### DAFTAR TUGAS
**a.** Tentukan apakah tiap pernyataan berikut sesuai dengan teks tentang etos kerja bangsa Indonesia. Jawab ya atau tidak, lalu kutip kata-kata penentunya dari teks itu apa adanya. (i) Buku "Manusia Indonesia" diterbitkan sekitar setengah abad yang lalu. (ii) Tegaknya candi Borobudur disebut membutuhkan etos kerja yang antara lain bercirikan disiplin dan kerja keras. (iii) Tradisi belajar-mengajar baru menjadi bagian kehidupan masyarakat setelah bangsa Belanda datang.
**b.** Teruskan teks tentang etos kerja bangsa Indonesia, dimulai tepat setelah kalimat terakhirnya.

### POTONGAN DOKUMEN
Pertanyaannya kemudian adalah seperti apa etos kerja bangsa Indonesia ini. Apakah etos kerja kita menjadi penyebab dari rapuh dan rendahnya kinerja sistem sosial, ekonomik dan kultural, yang lantas berimplikasi pada kualitas kehidupan?

Ethos Kerja Indonesia

Ataukah etos kerja yang kita miliki sekarang ini merupakan bagian dari politik republik tercinta? Dalam buku "Manusia Indonesia" karya Mochtar Lubis yang diterbitkan sekitar seperempat abad yang lalu, diungkapkan adanya karakteristik etos kerja tertentu yang dimiliki oleh bangsa Indonesia. Beberapa di antara ciri-ciri itu adalah: munafik; tidak bertanggung jawab; feodal; percaya pada takhyul; dan lemah wataknya. Beliau tidak sendirian. Sejumlah pemikir/budayawan lain menyatakan hal-hal serupa. Misalnya, ada yang menyebut bahwa bangsa Indonesia memiliki ‘budaya loyo,’ ‘budaya instan,’ dan banyak lagi.

Hasil pengamatan para cendekia tersebut tentu ada kebenarannya. Tetapi tentunya bukan maksud mereka untuk membuat final judgement terhadap bangsa kita. Pernyataan-pernyataan mereka perlu kita sikapi sebagai suatu teguran dan peringatan yang serius. Jika ciri-ciri etos kerja sebagaimana diungkapkan dalam “Manusia Indonesia” kita sosialisasikan, tumbuh kembangkan dan pelihara, maka berarti kita bergerak mundur beberapa abad ke belakang.

Tanpa bermaksud terlarut dalam kejayaan masa lalu, sejarah menunjukkan bahwa bangsa Indonesia memiliki prestasi yang patut dihargai dalam perjalanannya. Tegaknya candi Borobudur dan puluhan yang lainnya hanya mungkin terjadi dengan dukungan etos kerja yang bercirikan disiplin, kooperatif, loyal, terampil rasional (sampai batas tertentu), kerja keras, dan lain-lain.

Berkembang luasnya pengaruh kerajaan-kerajaan besar seperti Majapahit, Samudra Pasai, Mataram, Demak, dengan berbagai perangkat dan infrastruktur teknologis maupun sosial dalam pengelolaan kenegaraannya, juga mempersyaratkan adanya suatu etos kerja tertentu yang patut dihargai. Selain ini, pesantren-pesantren yang sampai kini masih bertahan dan berkembang, memiliki akar pertumbuhan pada beberapa abad yang lalu, yang menunjukkan bahwa tradisi belajar-mengajar telah menjadi bagian kehidupan masyarakat Tanah Air jauh sebelum bangsa Belanda mengunjungi kita.

Kita juga mengenal slogan-slogan yang, setidaknya dulu, pernah menjadi cerminan suatu etos kehidupan, seperti: Bhinneka Tunggal Ika; Ing Ngarso Sung Tulodo, Ing Madyo Mbangung Karso, Tut Wuri Handayani; Menang Tan Ngasorake; Niteni, Niroake, Nambahake.

### MATERI YANG DISEDIAKAN
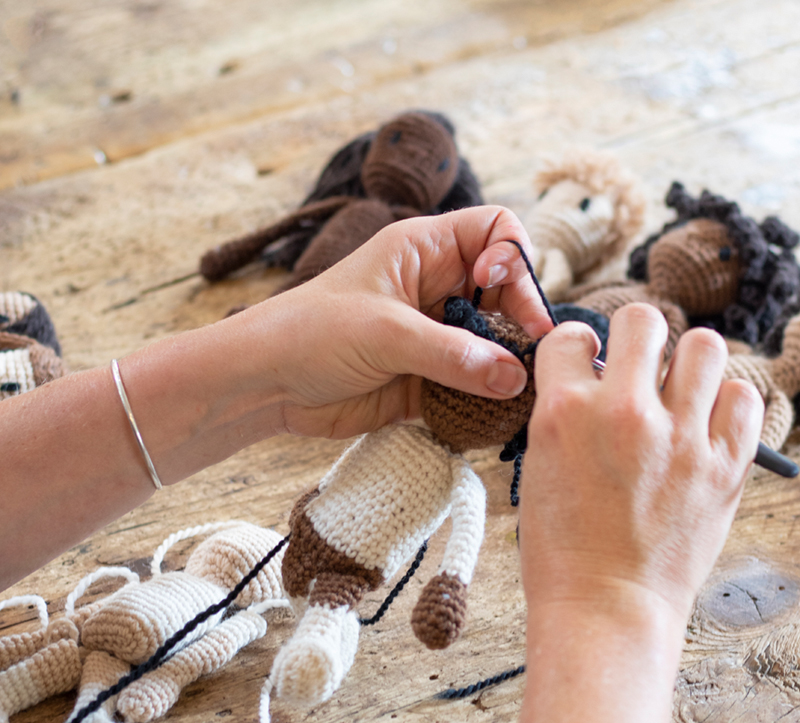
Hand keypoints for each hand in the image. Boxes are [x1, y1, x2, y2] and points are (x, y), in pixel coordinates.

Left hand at [221, 205, 551, 438]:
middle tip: (533, 355)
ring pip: (494, 344)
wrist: (265, 385)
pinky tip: (495, 414)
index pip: (495, 231)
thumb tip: (515, 376)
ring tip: (522, 391)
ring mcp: (434, 336)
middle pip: (506, 292)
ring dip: (509, 366)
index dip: (514, 257)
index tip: (505, 292)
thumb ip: (453, 355)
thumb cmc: (311, 333)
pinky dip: (487, 400)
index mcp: (424, 251)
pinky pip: (472, 386)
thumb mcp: (386, 333)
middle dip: (523, 320)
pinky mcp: (426, 380)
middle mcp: (436, 288)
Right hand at [519, 304, 763, 622]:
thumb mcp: (539, 468)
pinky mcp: (725, 466)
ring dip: (688, 364)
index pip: (571, 337)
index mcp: (565, 413)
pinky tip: (707, 424)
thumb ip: (567, 415)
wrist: (606, 607)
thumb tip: (598, 378)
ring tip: (679, 394)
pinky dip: (728, 404)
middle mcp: (625, 413)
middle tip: (637, 368)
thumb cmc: (563, 550)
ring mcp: (681, 439)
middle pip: (644, 320)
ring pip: (705, 346)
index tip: (587, 365)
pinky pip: (745, 398)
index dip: (577, 348)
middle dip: (636, 338)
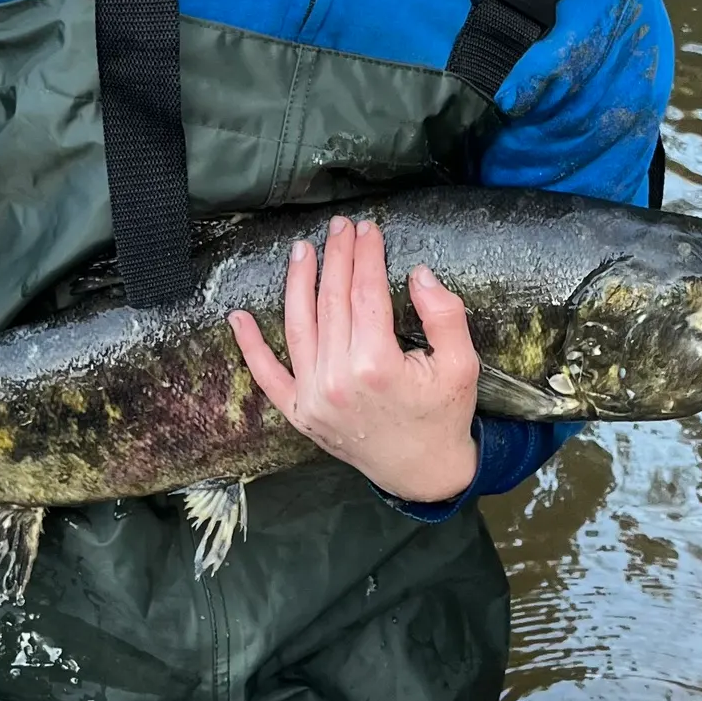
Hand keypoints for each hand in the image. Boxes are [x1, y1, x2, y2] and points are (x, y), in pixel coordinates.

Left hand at [229, 216, 479, 502]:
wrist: (424, 473)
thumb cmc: (443, 417)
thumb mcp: (462, 365)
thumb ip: (444, 315)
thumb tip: (418, 274)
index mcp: (376, 366)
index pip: (364, 293)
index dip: (365, 256)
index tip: (368, 229)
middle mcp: (337, 380)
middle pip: (330, 302)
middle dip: (335, 258)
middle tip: (340, 227)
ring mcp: (313, 398)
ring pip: (298, 326)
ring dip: (297, 283)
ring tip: (302, 250)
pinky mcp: (300, 413)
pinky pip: (267, 376)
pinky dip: (250, 347)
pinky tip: (239, 317)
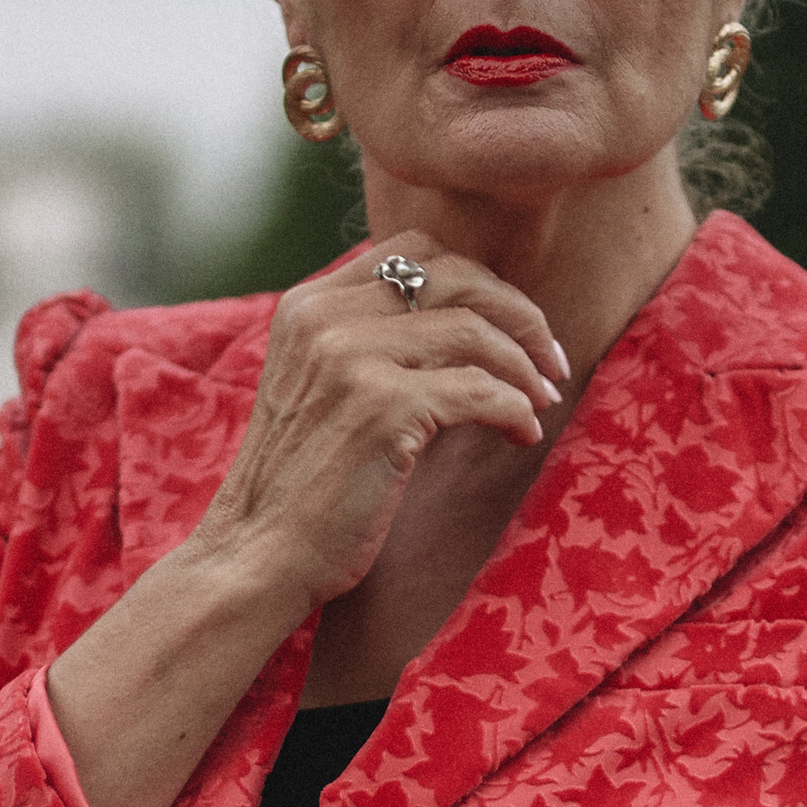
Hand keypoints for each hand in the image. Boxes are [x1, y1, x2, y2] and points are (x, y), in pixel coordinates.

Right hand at [190, 245, 568, 617]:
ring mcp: (351, 357)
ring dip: (524, 367)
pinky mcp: (381, 407)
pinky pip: (479, 391)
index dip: (478, 281)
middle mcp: (325, 318)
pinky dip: (514, 410)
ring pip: (475, 330)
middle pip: (455, 277)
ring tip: (542, 401)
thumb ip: (369, 345)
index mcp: (309, 305)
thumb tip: (468, 327)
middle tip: (550, 359)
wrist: (257, 556)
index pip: (414, 250)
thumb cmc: (299, 488)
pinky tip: (522, 434)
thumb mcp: (319, 389)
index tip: (510, 325)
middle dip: (518, 314)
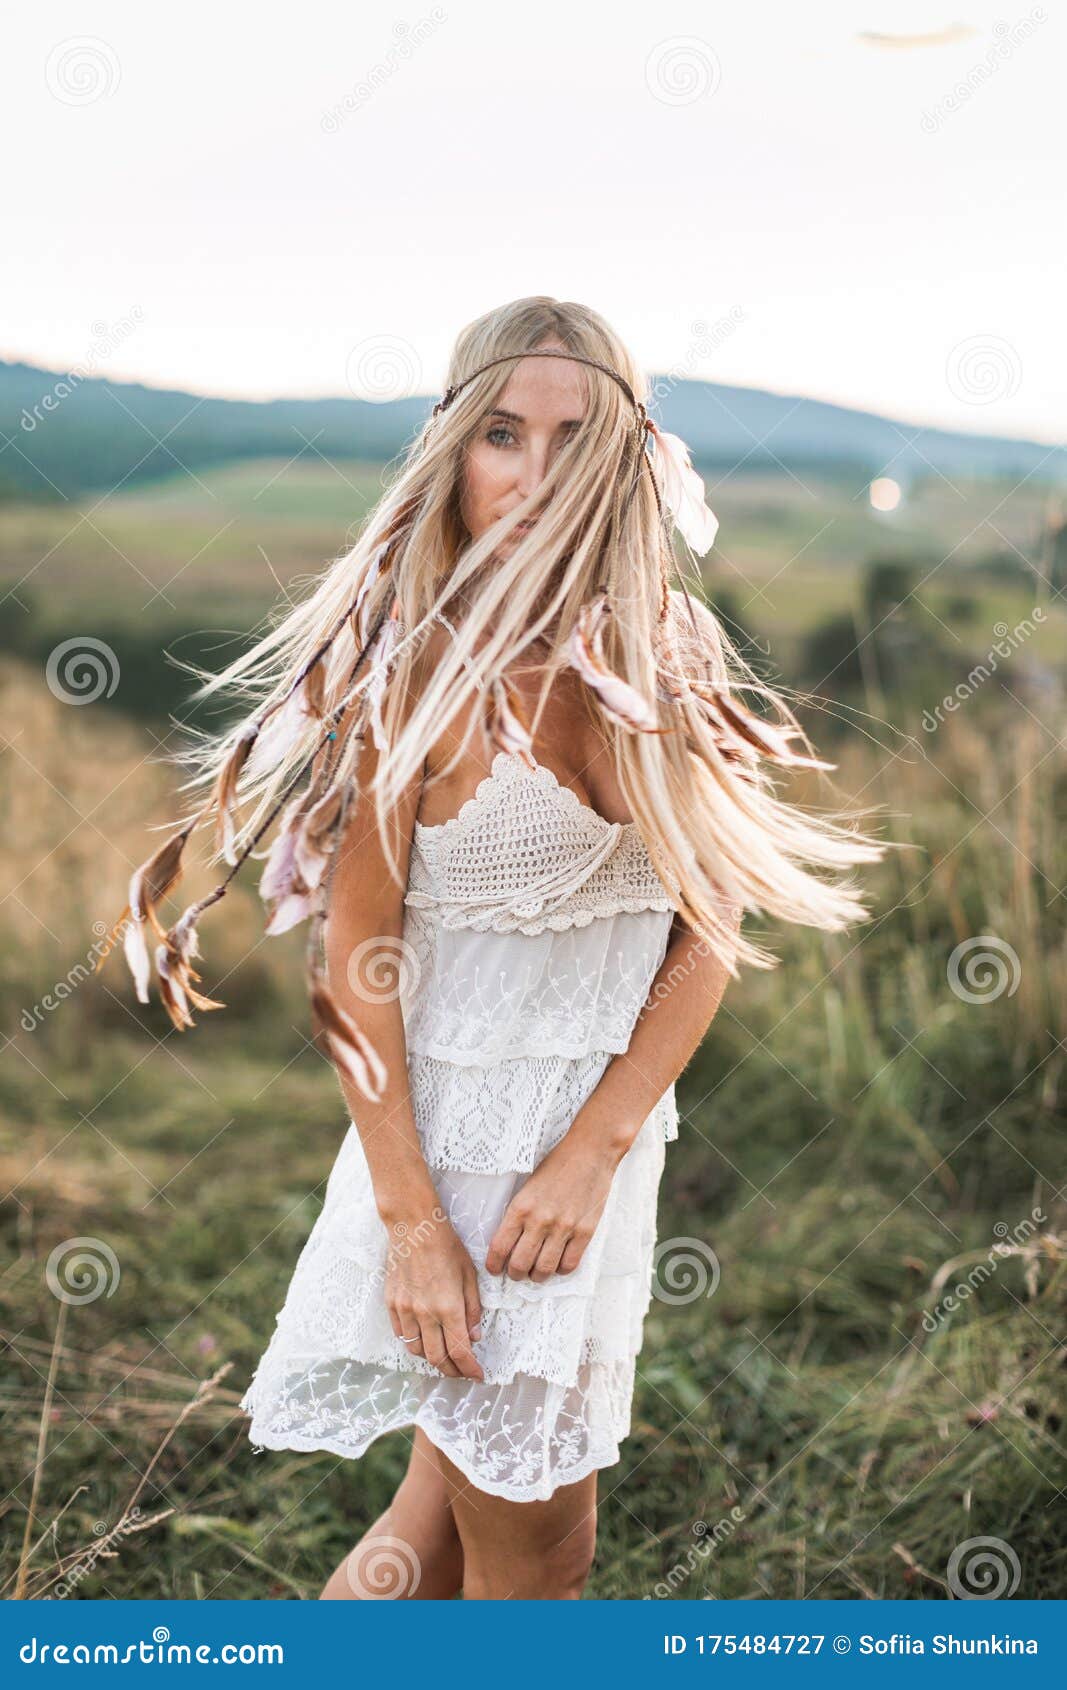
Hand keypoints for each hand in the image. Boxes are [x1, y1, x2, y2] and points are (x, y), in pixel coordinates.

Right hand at [384, 1211, 484, 1380]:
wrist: (414, 1227)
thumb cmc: (447, 1246)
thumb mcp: (470, 1275)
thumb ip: (473, 1309)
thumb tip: (474, 1337)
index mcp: (449, 1307)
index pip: (459, 1351)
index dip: (470, 1369)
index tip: (478, 1374)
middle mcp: (425, 1313)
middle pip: (437, 1358)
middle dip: (452, 1371)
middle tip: (462, 1371)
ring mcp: (405, 1310)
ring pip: (417, 1350)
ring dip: (432, 1359)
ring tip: (444, 1357)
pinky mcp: (391, 1304)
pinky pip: (401, 1335)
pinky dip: (414, 1343)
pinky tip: (424, 1339)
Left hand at [485, 1136, 616, 1282]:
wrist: (589, 1152)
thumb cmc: (557, 1165)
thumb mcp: (527, 1186)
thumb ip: (519, 1213)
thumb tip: (510, 1239)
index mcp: (521, 1207)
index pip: (500, 1247)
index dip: (494, 1264)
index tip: (495, 1268)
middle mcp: (540, 1221)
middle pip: (520, 1264)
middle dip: (515, 1274)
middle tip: (516, 1273)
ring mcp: (563, 1228)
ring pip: (544, 1269)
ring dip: (537, 1276)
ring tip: (536, 1273)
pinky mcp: (584, 1232)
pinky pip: (569, 1264)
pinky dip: (561, 1270)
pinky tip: (558, 1263)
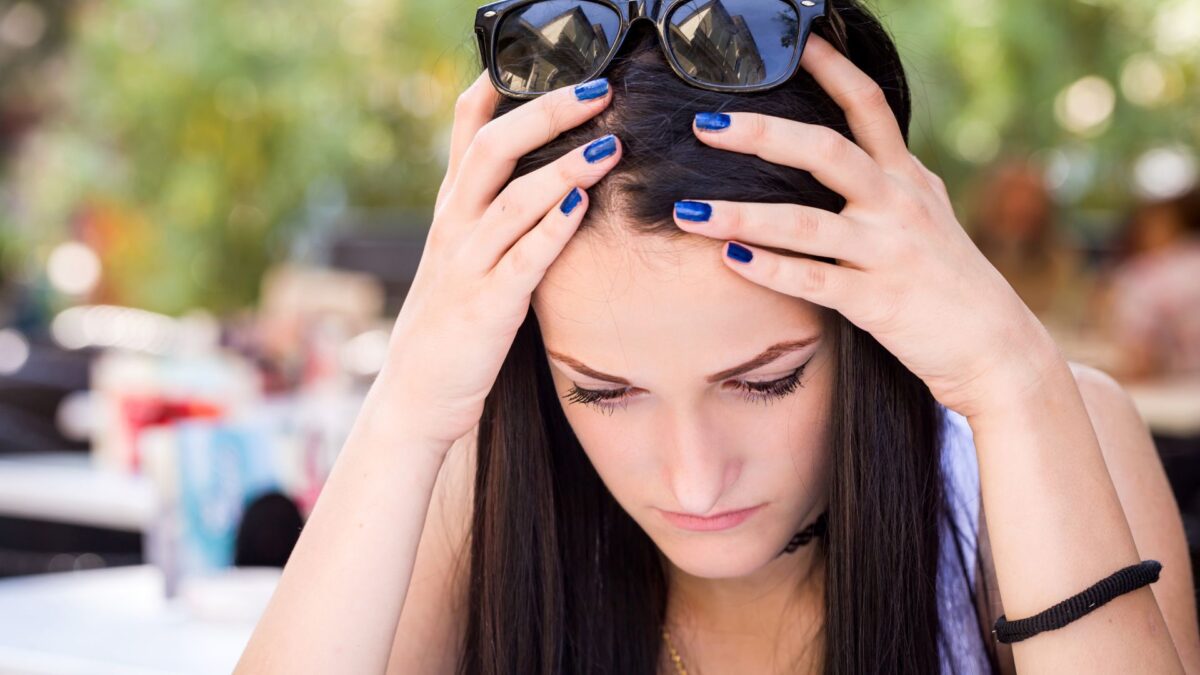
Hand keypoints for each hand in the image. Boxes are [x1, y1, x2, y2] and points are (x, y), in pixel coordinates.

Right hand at [375, 73, 621, 450]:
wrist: (415, 395)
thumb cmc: (451, 325)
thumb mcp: (463, 259)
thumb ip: (493, 217)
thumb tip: (544, 181)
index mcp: (453, 210)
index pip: (468, 130)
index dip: (497, 87)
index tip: (535, 54)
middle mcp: (455, 227)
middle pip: (494, 149)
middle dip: (546, 112)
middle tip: (598, 88)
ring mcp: (468, 265)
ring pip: (514, 199)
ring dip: (564, 167)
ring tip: (610, 143)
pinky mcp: (487, 306)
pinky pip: (523, 260)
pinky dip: (552, 230)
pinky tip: (582, 207)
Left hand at [672, 35, 1058, 419]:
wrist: (997, 348)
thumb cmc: (951, 282)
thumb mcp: (929, 215)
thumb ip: (891, 181)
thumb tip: (859, 147)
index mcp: (906, 178)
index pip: (868, 107)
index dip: (832, 70)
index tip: (793, 43)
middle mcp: (898, 205)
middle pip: (827, 152)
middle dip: (763, 134)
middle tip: (706, 124)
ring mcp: (888, 252)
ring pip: (807, 224)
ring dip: (743, 215)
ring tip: (690, 212)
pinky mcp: (878, 302)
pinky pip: (815, 281)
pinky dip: (770, 270)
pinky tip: (730, 259)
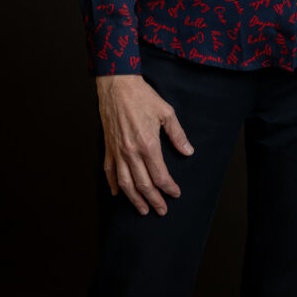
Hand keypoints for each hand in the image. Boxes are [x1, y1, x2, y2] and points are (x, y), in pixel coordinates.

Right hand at [96, 74, 193, 216]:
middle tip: (161, 210)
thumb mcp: (166, 113)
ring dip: (134, 199)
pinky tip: (118, 194)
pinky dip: (114, 185)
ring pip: (126, 184)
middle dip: (154, 200)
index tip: (175, 193)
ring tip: (142, 210)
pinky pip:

### HASIL TIAP TUGAS
**a.**
(i) Tidak: "diterbitkan sekitar seperempat abad yang lalu"
(ii) Ya: "Tegaknya candi Borobudur dan puluhan yang lainnya hanya mungkin terjadi dengan dukungan etos kerja yang bercirikan disiplin, kooperatif, loyal, terampil rasional (sampai batas tertentu), kerja keras, dan lain-lain."
(iii) Tidak: "tradisi belajar-mengajar telah menjadi bagian kehidupan masyarakat Tanah Air jauh sebelum bangsa Belanda mengunjungi kita"

**b.**
Ini mencerminkan etos kerja dalam konteks kehidupan sosial yang penting dalam membangun persatuan, leadership, dan bahkan untuk berinovasi. Masih banyak lagi slogan-slogan yang berlaku dan terkenal di berbagai daerah-daerah di Tanah Air.Sejarah bangsa Indonesia dapat menjadi salah sebuah sumber penting bagi kita untuk menggali, memahami dan membangun etos kerja bangsa kita. Hanya saja, perhatian pada sejarah tak jarang dimotivasi oleh dorongan-dorongan apologetik, atau menjadi ‘pelarian’ dari tantangan-tantangan yang kita hadapi hari ini. Jika potensi sejarah ini tidak dimanfaatkan secara optimal, ini bisa berimplikasi keterasingan bangsa akan dirinya sendiri. Lebih jauh, ini bisa membuat kita asing terhadap etos kerja bangsa kita sendiri.

Nalar

Sebagaimana disimpulkan oleh para peneliti sosiologi dan manajemen, etos kerja merupakan bagian penting dari keberhasilan manusia, baik dalam komunitas kerja yang terbatas, maupun dalam lingkungan sosial yang lebih luas. Keberhasilan ini bukan hanya dikarenakan adanya pengetahuan dan kemampuan menggunakan nalar, tetapi juga kemampuan mengarahkan pengetahuan dan aktivitas penalaran menuju pada kebaikan, baik kebaikan individu maupun kelompok. Ini yang menjadi ciri penting dalam etos Bushido.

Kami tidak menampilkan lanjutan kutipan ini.